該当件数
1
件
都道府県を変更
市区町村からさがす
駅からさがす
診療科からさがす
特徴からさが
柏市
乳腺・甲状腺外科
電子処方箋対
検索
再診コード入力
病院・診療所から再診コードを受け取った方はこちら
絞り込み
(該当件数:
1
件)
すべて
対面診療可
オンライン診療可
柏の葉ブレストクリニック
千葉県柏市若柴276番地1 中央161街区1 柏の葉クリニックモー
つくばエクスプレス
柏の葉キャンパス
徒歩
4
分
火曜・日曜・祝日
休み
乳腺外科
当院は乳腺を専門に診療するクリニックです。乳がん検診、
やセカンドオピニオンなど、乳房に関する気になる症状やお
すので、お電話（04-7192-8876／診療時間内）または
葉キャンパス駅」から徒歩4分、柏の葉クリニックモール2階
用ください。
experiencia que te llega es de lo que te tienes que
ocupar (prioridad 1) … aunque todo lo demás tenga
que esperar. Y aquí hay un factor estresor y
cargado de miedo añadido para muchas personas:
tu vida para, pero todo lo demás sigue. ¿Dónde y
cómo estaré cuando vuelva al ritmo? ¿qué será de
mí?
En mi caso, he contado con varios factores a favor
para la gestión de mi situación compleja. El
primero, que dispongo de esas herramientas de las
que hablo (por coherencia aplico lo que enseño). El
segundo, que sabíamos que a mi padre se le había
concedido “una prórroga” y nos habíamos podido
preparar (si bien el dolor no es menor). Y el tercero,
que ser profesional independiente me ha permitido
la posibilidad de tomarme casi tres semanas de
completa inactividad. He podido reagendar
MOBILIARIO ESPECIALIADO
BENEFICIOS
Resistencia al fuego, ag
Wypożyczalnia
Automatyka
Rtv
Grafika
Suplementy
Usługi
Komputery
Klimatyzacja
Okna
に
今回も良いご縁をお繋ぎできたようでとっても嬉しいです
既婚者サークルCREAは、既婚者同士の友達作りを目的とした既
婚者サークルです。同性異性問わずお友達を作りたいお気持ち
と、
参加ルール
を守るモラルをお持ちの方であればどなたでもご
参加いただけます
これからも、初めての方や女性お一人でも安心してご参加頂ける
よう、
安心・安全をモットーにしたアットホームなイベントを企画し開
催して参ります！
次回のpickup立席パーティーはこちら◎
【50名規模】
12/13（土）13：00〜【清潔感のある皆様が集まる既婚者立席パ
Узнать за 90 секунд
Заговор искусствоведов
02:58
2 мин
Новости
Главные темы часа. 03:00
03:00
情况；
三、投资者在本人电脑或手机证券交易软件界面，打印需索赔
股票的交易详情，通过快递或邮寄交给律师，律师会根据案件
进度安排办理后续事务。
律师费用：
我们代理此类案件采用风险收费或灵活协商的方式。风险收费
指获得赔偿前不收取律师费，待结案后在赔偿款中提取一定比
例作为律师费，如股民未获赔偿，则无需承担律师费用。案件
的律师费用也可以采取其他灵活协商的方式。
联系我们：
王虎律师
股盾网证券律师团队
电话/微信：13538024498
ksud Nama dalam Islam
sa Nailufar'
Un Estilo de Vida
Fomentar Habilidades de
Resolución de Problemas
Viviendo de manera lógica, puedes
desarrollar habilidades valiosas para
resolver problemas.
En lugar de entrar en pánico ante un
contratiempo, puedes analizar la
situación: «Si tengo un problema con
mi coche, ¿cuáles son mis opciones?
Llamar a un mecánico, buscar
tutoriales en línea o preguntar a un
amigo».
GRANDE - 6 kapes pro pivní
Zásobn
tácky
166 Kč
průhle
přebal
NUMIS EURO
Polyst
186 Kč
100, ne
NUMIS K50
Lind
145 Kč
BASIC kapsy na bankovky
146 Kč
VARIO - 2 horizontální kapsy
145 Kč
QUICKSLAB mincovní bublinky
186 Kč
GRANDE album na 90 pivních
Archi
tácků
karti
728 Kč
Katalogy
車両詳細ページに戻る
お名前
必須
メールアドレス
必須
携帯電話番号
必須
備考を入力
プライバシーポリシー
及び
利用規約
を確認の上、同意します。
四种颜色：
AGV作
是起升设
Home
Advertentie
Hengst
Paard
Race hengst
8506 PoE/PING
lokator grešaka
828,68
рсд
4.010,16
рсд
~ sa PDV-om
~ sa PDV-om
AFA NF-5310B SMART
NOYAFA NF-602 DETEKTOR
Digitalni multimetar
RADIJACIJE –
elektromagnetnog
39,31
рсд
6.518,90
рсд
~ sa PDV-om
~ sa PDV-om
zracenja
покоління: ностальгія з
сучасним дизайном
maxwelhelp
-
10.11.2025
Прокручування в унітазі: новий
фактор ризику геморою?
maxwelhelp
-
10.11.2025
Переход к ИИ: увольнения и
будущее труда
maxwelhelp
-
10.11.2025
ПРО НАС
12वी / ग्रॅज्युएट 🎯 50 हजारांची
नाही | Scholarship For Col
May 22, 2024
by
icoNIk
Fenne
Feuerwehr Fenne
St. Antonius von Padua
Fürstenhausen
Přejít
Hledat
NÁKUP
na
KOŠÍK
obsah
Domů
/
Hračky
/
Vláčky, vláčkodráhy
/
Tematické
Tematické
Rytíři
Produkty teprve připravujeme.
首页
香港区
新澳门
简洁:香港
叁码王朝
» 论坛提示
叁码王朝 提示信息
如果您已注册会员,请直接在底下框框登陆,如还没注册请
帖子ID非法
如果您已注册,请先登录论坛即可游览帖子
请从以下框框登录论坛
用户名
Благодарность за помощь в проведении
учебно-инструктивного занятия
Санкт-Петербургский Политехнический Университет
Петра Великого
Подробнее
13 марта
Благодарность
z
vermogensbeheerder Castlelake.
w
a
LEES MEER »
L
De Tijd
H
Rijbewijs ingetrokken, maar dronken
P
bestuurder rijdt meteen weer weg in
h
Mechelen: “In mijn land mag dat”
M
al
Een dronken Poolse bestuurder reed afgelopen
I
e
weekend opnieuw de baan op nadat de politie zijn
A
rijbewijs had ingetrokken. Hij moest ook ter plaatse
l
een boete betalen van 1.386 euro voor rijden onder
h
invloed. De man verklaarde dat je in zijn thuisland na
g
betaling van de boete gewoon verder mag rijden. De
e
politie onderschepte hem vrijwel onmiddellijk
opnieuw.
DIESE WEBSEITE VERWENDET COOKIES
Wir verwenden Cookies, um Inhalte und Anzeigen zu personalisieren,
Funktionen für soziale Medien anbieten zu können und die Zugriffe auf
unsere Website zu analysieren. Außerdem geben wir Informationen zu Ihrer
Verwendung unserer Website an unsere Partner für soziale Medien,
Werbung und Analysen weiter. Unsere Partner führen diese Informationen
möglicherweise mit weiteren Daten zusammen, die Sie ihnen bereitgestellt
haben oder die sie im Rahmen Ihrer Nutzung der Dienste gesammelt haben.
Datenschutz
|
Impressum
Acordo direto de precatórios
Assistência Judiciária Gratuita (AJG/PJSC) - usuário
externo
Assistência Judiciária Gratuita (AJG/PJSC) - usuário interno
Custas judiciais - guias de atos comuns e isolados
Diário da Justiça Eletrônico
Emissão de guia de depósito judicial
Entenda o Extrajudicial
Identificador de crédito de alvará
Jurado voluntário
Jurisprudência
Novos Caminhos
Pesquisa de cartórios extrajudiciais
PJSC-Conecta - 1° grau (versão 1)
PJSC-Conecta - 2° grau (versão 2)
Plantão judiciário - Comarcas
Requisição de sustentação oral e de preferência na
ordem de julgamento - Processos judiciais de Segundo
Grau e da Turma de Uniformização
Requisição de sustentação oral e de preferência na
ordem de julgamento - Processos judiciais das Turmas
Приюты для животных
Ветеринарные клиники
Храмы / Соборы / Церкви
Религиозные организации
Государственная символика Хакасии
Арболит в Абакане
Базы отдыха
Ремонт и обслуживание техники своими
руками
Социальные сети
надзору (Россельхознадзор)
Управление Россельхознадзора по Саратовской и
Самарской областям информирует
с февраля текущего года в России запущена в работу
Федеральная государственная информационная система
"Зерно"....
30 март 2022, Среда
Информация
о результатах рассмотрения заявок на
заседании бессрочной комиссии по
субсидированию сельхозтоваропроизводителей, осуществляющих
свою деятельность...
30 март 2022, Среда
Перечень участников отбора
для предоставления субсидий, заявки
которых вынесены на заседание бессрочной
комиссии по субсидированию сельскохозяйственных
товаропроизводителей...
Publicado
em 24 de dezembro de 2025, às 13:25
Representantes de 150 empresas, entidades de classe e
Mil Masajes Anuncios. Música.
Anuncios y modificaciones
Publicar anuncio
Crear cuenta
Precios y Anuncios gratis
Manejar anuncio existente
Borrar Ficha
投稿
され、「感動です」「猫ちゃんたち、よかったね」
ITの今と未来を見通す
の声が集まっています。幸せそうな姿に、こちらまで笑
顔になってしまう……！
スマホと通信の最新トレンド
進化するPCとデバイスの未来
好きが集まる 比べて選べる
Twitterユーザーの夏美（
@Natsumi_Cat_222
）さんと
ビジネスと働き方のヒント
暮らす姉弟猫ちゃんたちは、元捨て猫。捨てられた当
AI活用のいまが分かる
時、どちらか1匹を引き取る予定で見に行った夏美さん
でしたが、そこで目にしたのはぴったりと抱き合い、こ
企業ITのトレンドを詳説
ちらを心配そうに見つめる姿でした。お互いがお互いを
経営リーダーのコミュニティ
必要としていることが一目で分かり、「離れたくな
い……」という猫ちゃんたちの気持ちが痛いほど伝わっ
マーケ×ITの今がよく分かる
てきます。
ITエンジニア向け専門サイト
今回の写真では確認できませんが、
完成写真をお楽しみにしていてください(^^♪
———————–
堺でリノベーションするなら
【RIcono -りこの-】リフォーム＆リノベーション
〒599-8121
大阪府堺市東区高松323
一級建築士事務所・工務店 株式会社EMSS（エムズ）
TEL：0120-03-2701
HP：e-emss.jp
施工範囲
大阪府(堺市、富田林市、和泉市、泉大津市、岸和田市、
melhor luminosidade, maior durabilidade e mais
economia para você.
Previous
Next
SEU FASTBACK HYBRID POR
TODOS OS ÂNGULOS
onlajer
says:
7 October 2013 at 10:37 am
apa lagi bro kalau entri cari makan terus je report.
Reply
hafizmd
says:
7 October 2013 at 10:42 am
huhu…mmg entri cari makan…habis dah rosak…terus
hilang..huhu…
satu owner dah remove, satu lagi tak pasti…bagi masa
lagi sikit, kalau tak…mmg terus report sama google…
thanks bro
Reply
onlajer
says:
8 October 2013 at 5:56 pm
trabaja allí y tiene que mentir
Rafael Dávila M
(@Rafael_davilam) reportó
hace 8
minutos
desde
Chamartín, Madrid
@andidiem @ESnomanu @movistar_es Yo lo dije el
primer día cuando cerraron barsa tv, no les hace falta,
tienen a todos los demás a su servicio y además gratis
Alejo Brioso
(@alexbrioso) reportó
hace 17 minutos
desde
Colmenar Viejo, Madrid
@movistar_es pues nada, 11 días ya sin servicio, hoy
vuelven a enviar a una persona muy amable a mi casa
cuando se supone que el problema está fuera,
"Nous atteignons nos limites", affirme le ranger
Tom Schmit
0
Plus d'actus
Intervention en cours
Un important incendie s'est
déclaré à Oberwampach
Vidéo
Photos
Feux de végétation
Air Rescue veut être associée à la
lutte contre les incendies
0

——————————

| Instructions to follow |
Each line of the data that includes "situación" counts once; say how many there are, giving nothing but the number.

| Solution to this problem |
2